# AVAILABLE RECORDS:
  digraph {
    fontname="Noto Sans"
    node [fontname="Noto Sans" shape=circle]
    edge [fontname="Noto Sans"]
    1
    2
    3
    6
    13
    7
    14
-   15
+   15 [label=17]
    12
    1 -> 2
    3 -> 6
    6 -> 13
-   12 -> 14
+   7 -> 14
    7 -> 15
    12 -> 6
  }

# WHAT IS EXPECTED:
Convert every line of the records above into a single numbered list, one line per item and each line's text unchanged, leaving out any blank lines.

# REPLY:
1.   digraph {
2.     fontname="Noto Sans"
3.     node [fontname="Noto Sans" shape=circle]
4.     edge [fontname="Noto Sans"]
5.     1
6.     2
7.     3
8.     6
9.     13
10.     7
11.     14
12. -   15
13. +   15 [label=17]
14.     12
15.     1 -> 2
16.     3 -> 6
17.     6 -> 13
18. -   12 -> 14
19. +   7 -> 14
20.     7 -> 15
21.     12 -> 6
22.   }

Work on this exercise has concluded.